Wednesday, May 23, 2018

NYSE

The NYSE named a woman as president. Thirty years ago, its lunch club didn’t have a ladies’ room.

By Jena McGregor

Stacey Cunningham, the chief operating officer for the NYSE group, will become the 67th president of the Big Board. (Alyssa Ringler/NYSE via AP)

Thirty-one years ago, there wasn't even a women's restroom on the seventh floor of the New York Stock Exchange, the site of the NYSE's members-only lunch club. But on Tuesday, the Big Board said it would name its first female head in its 226-year history, marking the second major U.S. equity marketplace to be led by a woman.


Stacey Cunningham, the current chief operating officer of NYSE Group, will become the its next president effective Friday, the exchange's parent, Intercontinental Exchange, announced Tuesday. She joins Adena Friedman, the CEO of Nasdaq, who has held that role since early last year.

The announcement is particularly significant because none of the biggest U.S. Wall Street banks (JPMorgan Chase, Bank of America, Goldman Sachs, Morgan Stanley and Citigroup) has ever been led by a woman. And having two women in those jobs leading the exchanges, said Brande Stellings, who leads advisory services for Catalyst, a research and consulting organization focused on women in leadership, could help change the way people think about female leaders in the financial sector.

"Having two gets us closer to normalizing women in leadership positions," Stellings said, "where people will hopefully talk more about their leadership than that they are a woman."

In its announcement, Intercontinental Exchange noted that it had been more than half a century since Muriel Siebert -- the Wall Street pioneer who fought for that seventh-floor ladies' room -- became the first woman to own a seat on the NYSE. Though Catherine Kinney was a co-president of the NYSE in the early 2000s, there were still men above her running the exchange.

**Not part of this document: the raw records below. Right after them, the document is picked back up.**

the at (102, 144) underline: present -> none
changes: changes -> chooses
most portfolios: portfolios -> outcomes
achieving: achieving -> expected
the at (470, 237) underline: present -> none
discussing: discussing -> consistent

Stellings noted that both Cunningham and Friedman have at least two traits in common. They have both have become CEOs at a time when the exchanges are facing industry disruption, from slower growth in transaction fees and new initial public offerings to rapid technological change and tech titans who are planning a new stock exchange,

Both women are also like some 80 percent of female CEOs who rise to the top, Stellings said, in that they are internal candidates with significant industry or organizational experience. Cunningham started as a summer intern on the NYSE floor in 1994, worked for rival exchange Nasdaq, and managed the NYSE's equities, equities derivatives and exchange traded fund businesses as chief operating officer before getting the nod. (She also took time away to go to culinary school and work in a professional kitchen at one point in her career.)

"When we see women advance to these very top positions, it's more likely they have that track record of experience, as opposed to being an external hire," said Stellings. So "the question is, what does the pipeline look like in the finance industry?"

At least a little better than it has in the past, some say, despite an industry grappling with sexual harassment and discrimination problems, a history of male-dominated cultures, and underrepresentation in some areas. Catalyst's research shows that 29 percent of senior-level jobs in the financial industry are held by women, and Stellings notes that investor State Street recently said it was going to push companies to disclose the number of women in its management ranks.

Dan Ryan, a New York-based senior partner in the financial services practice at executive search firm Heidrick & Struggles, agreed that the biggest Wall Street banks appear more likely to name a female CEO in the near future than ever before. "There are women running some of the biggest and most profitable areas of these banks," he said. "Whether they get it or not, who knows? But are there women within the succession ranks? Absolutely."

At JPMorgan Chase, for instance, five of the 11 members of its operating committee are women, including asset and wealth management CEO Mary Callahan Erdoes and chief financial officer Marianne Lake. Barbara Desoer is CEO of the Citibank, which accounts for some 75 percent of Citigroup's assets. Anne Finucane is vice chairman at Bank of America, and there are several female CEOs in the financial sector more broadly. Fidelity Investments is run by Abigail Johnson, for instance, and Margaret Keane leads Synchrony Financial.

"There is a significant amount of female leadership," Ryan said, "even if you don't see it every day at the CEO level."